Ghrelin (28 aa, n-octanoyl at Ser3) is the endogenous GHSR agonist; octanoylation by GOAT is required for receptor binding (Ki ~1 nM; des-acyl ~34 μM). Synthetic GHRPs (GHRP-6: His-D-Trp-Ala-Trp-D-Phe-Lys-NH₂; GHRP-2; hexarelin) established the pharmacophore - D-amino acids in positions 1 or 2, aromatic at position 3, Lys at C-terminus. GHSR-1a couples to Gq/11 → PLC → IP3/Ca²⁺ → GH exocytosis, synergizing with GHRH through convergent intracellular signals. GHRH-R (on pituitary somatotrophs) couples to Gs → cAMP → PKA → Ca²⁺ influx → GH release. Sermorelin (GHRH 1-29 amide) and tesamorelin (GHRH 1-44 with N-terminal trans-3-hexenoyl group) are the peptide GHRH-R agonists. Somatostatin inhibits both pathways. GH pulse amplitude is highest during fasting and deep sleep; GHS compounds amplify existing pulses rather than driving continuous secretion. GOAT inhibition (blocking ghrelin octanoylation) is an emerging counter-strategy for obesity.

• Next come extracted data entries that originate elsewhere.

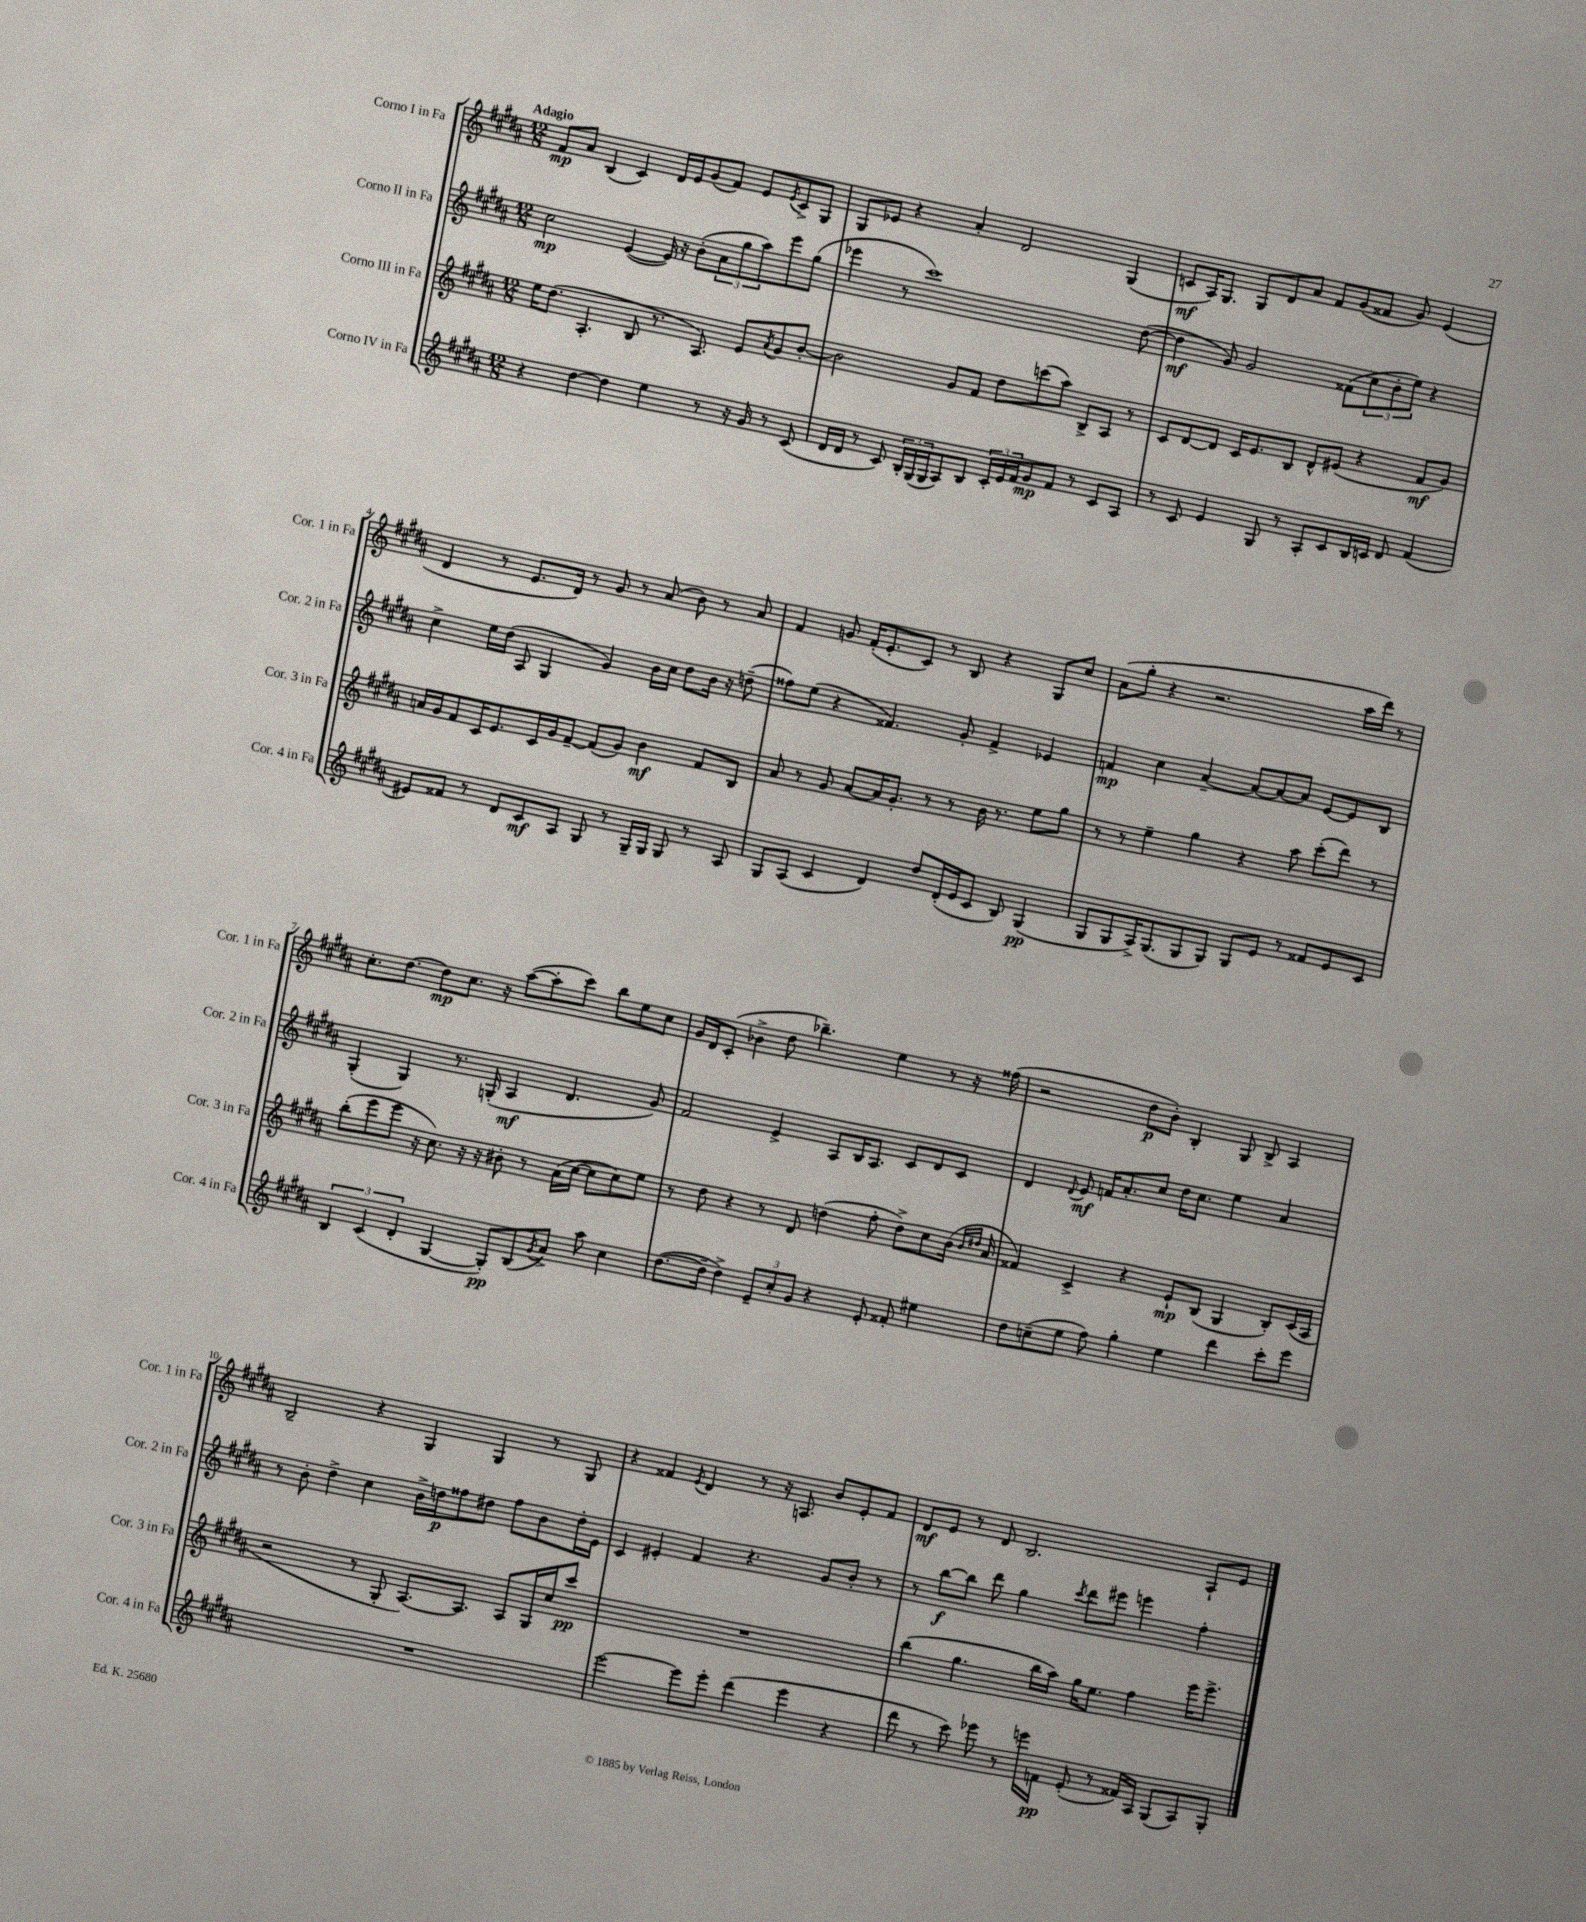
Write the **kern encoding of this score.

**kern	**kern	**kern	**kern
*staff4	*staff3	*staff2	*staff1
*clefG2	*clefG2	*clefG2	*clefG2
*k[f#c#g#d#a#]	*k[f#c#g#d#a#]	*k[f#c#g#d#a#]	*k[f#c#g#d#a#]
*M12/8	*M12/8	*M12/8	*M12/8
4r	16ee\LK	2cc#\	8f#/L
.	(8.dd#\J	.	.
.	.	.	8a#/J
[4dd#\	4.A#'/	.	(4B/
4dd#\]	.	([4e/	4c#/)
.	8B/	.	.
4ee\	8.r	16e/])	16d#/LL
.	.	16r	16e/J
.	.	(8b'\L	(8g#/
.	8.A#/)	.	.
8r	.	12a#\	8f#/J)
.	.	12gg#\	.
16r	8e/L	.	8e/L
.	.	12aa#\)	.
16g#/	.	.	.
.	8qa#/	.	8qe/
8r	8g#/	8eee\	8c#^/
(8c#/	[8b'/J	(8gg#\J	8G#/J
=	=	=	=
16d#/LL	2b\]	4eee-\	8G#/L
16d#/JJ	.	.	.
8r	.	.	8e-/J
8c#/)	.	8r	4r
24B'/LL	.	1ccc#)	.
(24G#/	.	.	.
24G#/J	.	.	.
8A#/)	8g#/L	.	4a#'/
8B/J	8f#/J	.	.
24c#'/LL	8dd#\L	.	2d#/
24e/	.	.	.
24f#/J	.	.	.
8g#/	(8ccc\	.	.
8f#/J	8aa#\J)	.	.
8r	8B^/L	.	.
8c#/L	8A#/J	.	(4G#/
8A#/J	8r	([8dd#\	.
=	=	=	=
8r	8c#/L	4dd#\]	8c/L
8c#/	[8d#/	.	16A#/K)
.	.	.	8.G#/J
4e/	8d#/]J	8g#/)	.
.	16c#/LK	2g#/	8G#/L
.	8.e/	.	.
8G#/	.	.	8d#/
8r	8B/J	.	8a#/J
8A#'/L	8d#^^/L	.	8f#/L
8c#/	(8e#/J	(8f##\L	(8g#/
16B/L	4r	12cc#\	8f##/J
16c/JJ	.	.	.
.	.	12b'\	.
8d#/	.	.	8g#/)
.	.	12ee\J)	.
(4f#/	8f#/L	4r	(4e/
.	8g#/J)	.	.
=	=	=	=
8e#/L)	16a/LL	4cc#^\	4d#/
.	16g#/J	.	.
8f##/J	8f#/	.	.
8r	16c#/K	16ee\LL	8r
.	8.e/	(16dd#\JJ	.
8d#/L	.	8A#/	8.e/L
8c#/	16c#/L	4G#/	.
.	16g#/J	.	16d#/Jk)
8A#/J	[8f#~/J	.	8r
8G#/	(8f#/]L	4g#/)	8g#/
8r	8g#/J)	.	8r
16G#~/LL	4b\	16b\LL	(8a#/
16G#/JJ	.	16cc#\JJ	.
8G#/	.	8dd#\L	8b\)
8r	8f#/L	16b\Jk	8r
.	.	16r	.
8A#/	8B/J	(8dd~\	8a#/
=	=	=	=
8G#/L	8a#/	8ff##\L)	4f#/
(8A#/J	8r	(8ee\J	.
4c#/	8g#/	4r	8g/
.	[8a#/L	.	(16f#'/LK
.	.	.	8.e'/
4d#/)	16a#/]K	4.f##/)	.
.	8.g#'/J	.	.
.	.	.	8c#/J)
8dd#/L	8r	.	8r
(16d#'/L	8r	8g#'/	8B/
16e/J	.	.	.
8c#/J	16b\	4f##^/	4r
.	8.r	.	.
8B/)	.	.	.
(4G#/	8ee\L	4e-/	8G#/L
.	8gg#\J	.	8cc#/J
=	=	=	=
8G#/L	8r	4f/	(8a#\L
8G#/	8r	.	8gg#'\J
16A#^/K)	4ee~\	4cc#\	4r
(8.G#/	.	.	.
8G#/	4gg#\	[4a#~/	2.r
8G#/J)	.	.	.
8G#/L	4r	8a#/_L	.
8e/J	.	8a#/_	.
8r	8aa#\	8a#/]J	.
8f##/L	(8ccc#'\L	[8e/L	.
8e/	8ddd#\J)	8e/]	16aa#\LL
.	.	.	16ddd#\JJ)
8c#/J	8r	8B/J	8r
=	=	=	=
6B/	(8bb'\L	(4G#'/	8.cc#'\L
.	8eee\	.	.
(6c#/	.	.	.
.	.	.	[8.dd#\J
.	8eee\J	4G#/)	.
6d#'/	.	.	.
.	16r	.	8dd#\]L
.	8.cc#\)	.	.
[4G#/	.	8.r	8.cc#\J
.	16r	.	.
.	16r	(16G'/	16r
8G#'/]L)	8b#'\	4A#/	([8aa#\L
(8B/	8r	.	8aa#'\]
8qg#/	.	.	.
8a#^/J)	(16a#\LL	4.d#/	8ccc#\J)
.	[16cc#\JJ	.	.
8aa#\	8cc#\]L	.	8bb\L
4cc#\	8cc#\)	.	8ee\
.	8ee\J	8g#/)	8cc#\J
=	=	=	=
([8.dd#\L	8r	2f#/	16g#/LL
.	.	.	16d#/J
.	8dd#\	.	(8c#'/J
16dd#~\]Jk	.	.	.
4dd#^\)	4r	.	4b-^\
12e~/L	8r	4e^/	8dd#\
12cc#'/	.	.	.
.	8d#/	.	4.bb-~\)
12g#/J	.	.	.
4r	(4dd\	8A#/L	.
.	.	16B/K	.
.	.	8.A#/J	.
8e'/	8ff#'\	.	4ee\
8f##'/	8dd^\L)	8c#/L	.
4ee#\	8cc#\	8d#/	8r
.	(16b\Jk	8c#/J	16r
.	16qqb/LL	.	.
.	16qqdd#/JJ	.	.
.	16a#/	.	(16ff##\
=	=	=	=
8dd#\L	4f##/)	4d#/	2r
(8cc~\	.	.	.
.	.	8qqd#/	.
8ee\J	4c#^/	8e/	.
8ff#\)	.	16f/LK	.
.	.	8.a#'/	.
4gg#'\	4r	.	8dd#\L
.	.	8cc#/J	8b'\J)
4ee\	8e`/L	16dd#\LK	4B'/
.	.	8.cc#\J	.
.	(8B/J	.	.
4ddd#\	4G#/	4ee\	8G#/
.	.	.	8B^/
8ccc#'\L	8B'/L)	4a#/	4A#/
8eee\J	(16c#/L	.	.
.	16A#/JJ	.	.
=	=	=	=
1.r	2r	8r	2B~/
.	.	8b'\	.
.	.	4dd#^\	.
.	8r	4cc#\	4r
.	8G#'/	.	.
.	[8.A#/L)	16b^\LL	4G#/
.	.	16dd\J	.
.	.	8ff##\	.
.	8.A#/]J	.	.
.	.	8dd#\J	4G#/
.	8A#/L	8ff##\L	.
.	16G#/L	8b\	8r
.	16cc#/J	.	.
.	8ccc#/J	16dd#'\L	8G#/
.	.	16e\JJ	.
=	=	=	=
[2eee\	1.r	4c#/	4r
.	.	4e#'/	4f##/
.	.	.	8qe/
8eee\]L	.	4f#/	4d#/
8eee'\J	.	.	.
(4ddd#\	.	4.r	8r
.	.	.	16r
.	.	.	8.A/
4eee\	.	.	.
.	.	8g#/L	8b/L
4r	.	8b'/J	8e'/
.	.	8r	8f##/J
=	=	=	=
8ddd#\	(4bb\	8r	8d#/L
8r	.	[8bb\L	8e/J
8ccc#\)	4.gg#\	8bb\]J	8r
8eee-\	.	8ddd#\	8d#/
8r	.	4gg#\	2.B/
16eee\LL	16bb\LL	.	.
16f\JJ	16aa#\JJ)	.	.
.	.	8qccc#/	.
(8e'/	16gg#\LK	8ddd#\L	.
.	8.ee\J	.	.
8r	.	8eee#\J	.
16f##/LL)	4ff#\	4eee\	.
16A#/JJ	.	.	.
(8G#/L	.	.	.
8A#/)	16eee\LK	4ff#'\	8A#`/L
.	8.eee^\J	.	.
8G#'/J	.	.	8e/J
==	==	==	==
*-	*-	*-	*-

Tesamorelin (GHRH analog) is FDA-approved for HIV-associated lipodystrophy abdominal fat reduction. Macimorelin (oral GHSR agonist) is FDA-approved as a GH deficiency diagnostic agent. Anamorelin (GHSR agonist) is approved in Japan for cancer cachexia/anorexia. Sermorelin was approved then discontinued. Ibutamoren/MK-677 (oral non-peptide GHSR agonist) has extensive clinical data showing sustained GH/IGF-1 elevation, muscle mass gains, and improved sleep architecture but remains unapproved and is WADA-prohibited. LUM-201 (ibutamoren analog, oral) is in Phase 3 for pediatric GH deficiency (OraGrowtH trial). CJC-1295 (GHRH 1-29 with drug affinity complex for week-long half-life) is a widely studied research compound. For peptide research, the tractable recipes are: tesamorelin analogs with extended fatty acid modifications for once-weekly dosing; GHRP-2/hexarelin variants with backbone N-methylation for oral bioavailability; GHSR biased agonists favoring Gq/Ca²⁺ over β-arrestin to sustain GH pulse amplitude; and dual GHRH/ghrelin mimetics that simultaneously activate both axes for maximum GH output in GH deficiency treatment.